Jargon tersebut bukannya muncul tanpa alasan. Dalam dua periode kabinet Jokowi, tugas Luhut sering kali tak cuma sebagai Menteri Koordinator Bidang Kemaritiman–yang kemudian diperluas jadi Menteri Koordinator Bidang Kemaritiman dan Investasi di periode kedua.
Urusan-urusan krusial dalam negeri kerap dipercayakan oleh Presiden Jokowi pada Purnawirawan Jenderal TNI itu. Sebut saja teranyar masalah minyak goreng, yang akhirnya diserahkan pada Luhut sebagai pemegang komando penyelesaiannya.
Sebelum itu, Luhut juga menjadi ketua sejumlah program yang dijalankan pemerintah.
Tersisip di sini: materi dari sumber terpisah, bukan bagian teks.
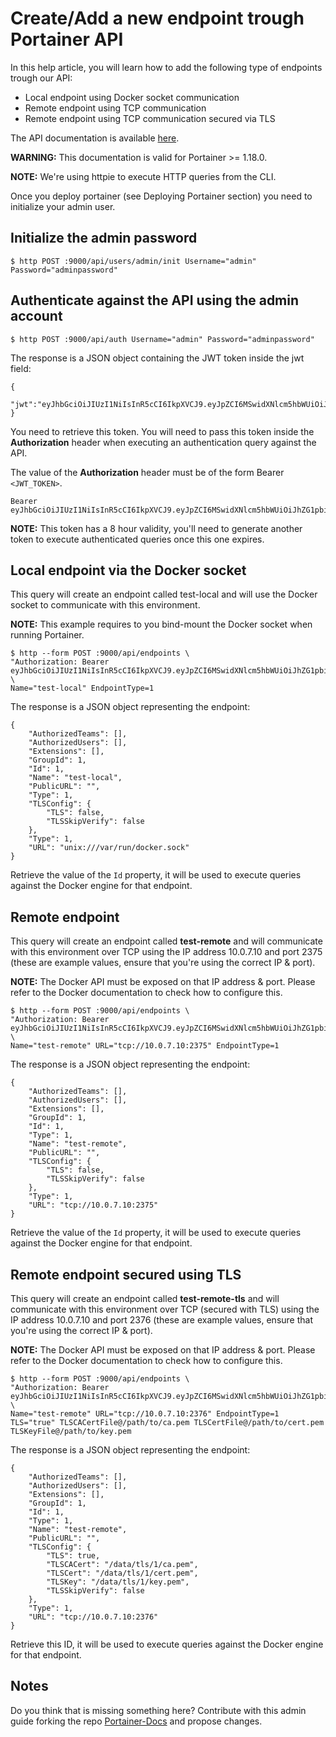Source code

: # Create/Add a new endpoint trough Portainer API

In this help article, you will learn how to add the following type of endpoints trough our API:

* Local endpoint using Docker socket communication
* Remote endpoint using TCP communication
* Remote endpoint using TCP communication secured via TLS

The API documentation is available [here](https://app.swaggerhub.com/apis/deviantony/portainer/).

<b>WARNING:</b> This documentation is valid for Portainer >= 1.18.0.

<b>NOTE:</b> We're using httpie to execute HTTP queries from the CLI.

Once you deploy portainer (see Deploying Portainer section) you need to initialize your admin user.

## Initialize the admin password

<pre><code>$ http POST :9000/api/users/admin/init Username="admin" Password="adminpassword"</code></pre>

## Authenticate against the API using the admin account

<pre><code>$ http POST :9000/api/auth Username="admin" Password="adminpassword"</code></pre>

The response is a JSON object containing the JWT token inside the jwt field:

<pre><code>{
  "jwt":"eyJhbGciOiJIUzI1NiIsInR5cCI6IkpXVCJ9.eyJpZCI6MSwidXNlcm5hbWUiOiJhZG1pbiIsInJvbGUiOjEsImV4cCI6MTQ5OTM3NjE1NH0.NJ6vE8FY1WG6jsRQzfMqeatJ4vh2TWAeeYfDhP71YEE"
}</code></pre>

You need to retrieve this token. You will need to pass this token inside the <b>Authorization</b> header when executing an authentication query against the API.

The value of the <b>Authorization</b> header must be of the form Bearer <code><JWT_TOKEN></code>.

<pre><code>Bearer eyJhbGciOiJIUzI1NiIsInR5cCI6IkpXVCJ9.eyJpZCI6MSwidXNlcm5hbWUiOiJhZG1pbiIsInJvbGUiOjEsImV4cCI6MTQ5OTM3NjE1NH0.NJ6vE8FY1WG6jsRQzfMqeatJ4vh2TWAeeYfDhP71YEE</code></pre>

<b>NOTE:</b> This token has a 8 hour validity, you'll need to generate another token to execute authenticated queries once this one expires.

## Local endpoint via the Docker socket

This query will create an endpoint called test-local and will use the Docker socket to communicate with this environment.

<b>NOTE:</b> This example requires to you bind-mount the Docker socket when running Portainer.

<pre><code>$ http --form POST :9000/api/endpoints \
"Authorization: Bearer eyJhbGciOiJIUzI1NiIsInR5cCI6IkpXVCJ9.eyJpZCI6MSwidXNlcm5hbWUiOiJhZG1pbiIsInJvbGUiOjEsImV4cCI6MTQ5OTM3NjE1NH0.NJ6vE8FY1WG6jsRQzfMqeatJ4vh2TWAeeYfDhP71YEE" \
Name="test-local" EndpointType=1</code></pre>

The response is a JSON object representing the endpoint:

<pre><code>{
    "AuthorizedTeams": [], 
    "AuthorizedUsers": [], 
    "Extensions": [], 
    "GroupId": 1, 
    "Id": 1, 
    "Name": "test-local", 
    "PublicURL": "",
    "Type": 1,
    "TLSConfig": {
        "TLS": false, 
        "TLSSkipVerify": false
    }, 
    "Type": 1, 
    "URL": "unix:///var/run/docker.sock"
}</code></pre>

Retrieve the value of the <code>Id</code> property, it will be used to execute queries against the Docker engine for that endpoint.

## Remote endpoint

This query will create an endpoint called <b>test-remote</b> and will communicate with this environment over TCP using the IP address 10.0.7.10 and port 2375 (these are example values, ensure that you're using the correct IP & port).

<b>NOTE:</b> The Docker API must be exposed on that IP address & port. Please refer to the Docker documentation to check how to configure this.

<pre><code>$ http --form POST :9000/api/endpoints \
"Authorization: Bearer eyJhbGciOiJIUzI1NiIsInR5cCI6IkpXVCJ9.eyJpZCI6MSwidXNlcm5hbWUiOiJhZG1pbiIsInJvbGUiOjEsImV4cCI6MTQ5OTM3NjE1NH0.NJ6vE8FY1WG6jsRQzfMqeatJ4vh2TWAeeYfDhP71YEE" \
Name="test-remote" URL="tcp://10.0.7.10:2375" EndpointType=1</code></pre>

The response is a JSON object representing the endpoint:

<pre><code>{
    "AuthorizedTeams": [], 
    "AuthorizedUsers": [], 
    "Extensions": [], 
    "GroupId": 1, 
    "Id": 1, 
    "Type": 1,
    "Name": "test-remote", 
    "PublicURL": "", 
    "TLSConfig": {
        "TLS": false, 
        "TLSSkipVerify": false
    }, 
    "Type": 1, 
    "URL": "tcp://10.0.7.10:2375"
}</code></pre>

Retrieve the value of the <code>Id</code> property, it will be used to execute queries against the Docker engine for that endpoint.

## Remote endpoint secured using TLS

This query will create an endpoint called <b>test-remote-tls</b> and will communicate with this environment over TCP (secured with TLS) using the IP address 10.0.7.10 and port 2376 (these are example values, ensure that you're using the correct IP & port).

<b>NOTE:</b> The Docker API must be exposed on that IP address & port. Please refer to the Docker documentation to check how to configure this.

<pre><code>$ http --form POST :9000/api/endpoints \
"Authorization: Bearer eyJhbGciOiJIUzI1NiIsInR5cCI6IkpXVCJ9.eyJpZCI6MSwidXNlcm5hbWUiOiJhZG1pbiIsInJvbGUiOjEsImV4cCI6MTQ5OTM3NjE1NH0.NJ6vE8FY1WG6jsRQzfMqeatJ4vh2TWAeeYfDhP71YEE" \
Name="test-remote" URL="tcp://10.0.7.10:2376" EndpointType=1 TLS="true" TLSCACertFile@/path/to/ca.pem TLSCertFile@/path/to/cert.pem TLSKeyFile@/path/to/key.pem</code></pre>

The response is a JSON object representing the endpoint:

<pre><code>{
    "AuthorizedTeams": [], 
    "AuthorizedUsers": [], 
    "Extensions": [], 
    "GroupId": 1, 
    "Id": 1, 
    "Type": 1,
    "Name": "test-remote", 
    "PublicURL": "", 
    "TLSConfig": {
        "TLS": true, 
        "TLSCACert": "/data/tls/1/ca.pem", 
        "TLSCert": "/data/tls/1/cert.pem", 
        "TLSKey": "/data/tls/1/key.pem", 
        "TLSSkipVerify": false
    }, 
    "Type": 1, 
    "URL": "tcp://10.0.7.10:2376"
}</code></pre>

Retrieve this ID, it will be used to execute queries against the Docker engine for that endpoint.

## Notes

Do you think that is missing something here? Contribute with this admin guide forking the repo [Portainer-Docs](https://github.com/portainer/portainer-docs) and propose changes.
Mulai dari Dewan Air Nasional, Ketua Komite Kereta Cepat Jakarta-Bandung, Ketua Dewan Pengarah Penyelamatan Danau Nasional, Ketua Tim Gerakan Nasional Bangga Buatan Indonesia, hingga memegang kendali kebijakan PPKM Jawa-Bali.
Kala menteri-menteri di bawah koordinatornya berhalangan atau bermasalah, Luhut juga kerap menjadi pengganti sementara. Misalnya Menteri Perhubungan Ad Interim, Menteri Kelautan Ad Interim, hingga Menteri ESDM Ad Interim, adalah sejumlah jabatan lain yang pernah dia emban.
Menko Luhut rupanya tak kerasan dengan julukan yang dilekatkan padanya. Saat berpidato di Sekolah Tinggi Teknologi Angkatan Laut, Luhut menolak dirinya disebut menteri segala urusan.
“Orang pikir ini mau menteri segala macam, ndak, saya bukan menteri segala macam. Saya hanya Menteri Koordinator Bidang Maritim,” ujar Luhut dikutip kumparan pada Minggu (29/5).
Menurut Luhut, sektor kemaritiman yang ia komandai punya subsektor yang sangat kompleks. Terlebih lagi Indonesia merupakan negara yang 70 persen wilayahnya merupakan laut.
Luhut menjawab misalnya soal tugas barunya mengendalikan masalah minyak goreng. Ia tak cuma mengurusi masalah spesifik ketersediaan minyak goreng saja.
“Begitu Presiden meminta saya me-manage minyak goreng, orang pikir hanya minyak goreng. Tidak, saya langsung ke hulunya, semua kelapa sawit itu harus kita audit supaya tahu luasnya berapa, plasmanya berapa, yield-nya berapa, produksinya berapa, di mana headporternya,” pungkas Luhut.
Kiprahnya sebagai prajurit, kata Luhut, jadi salah satu modal pengalaman dalam mengintegrasikan banyak hal. Atas dasar itu, ia menyebut hanya mau menyelesaikan segala tugas yang dipercayakan.
“Saya bisa membuat terintegrasi semua pekerjaan-pekerjaan yang diberikan Presiden kepada saya. Orang banyak tidak sadar itu, itu yang penting dipikirkan,” ujarnya.
“Bukan sekadar siapa yang nangani, mau siapa yang nangani yang penting beres. Buat saya adalah ingat berpegang teguh pada tujuan,” tegas Luhut Binsar Pandjaitan.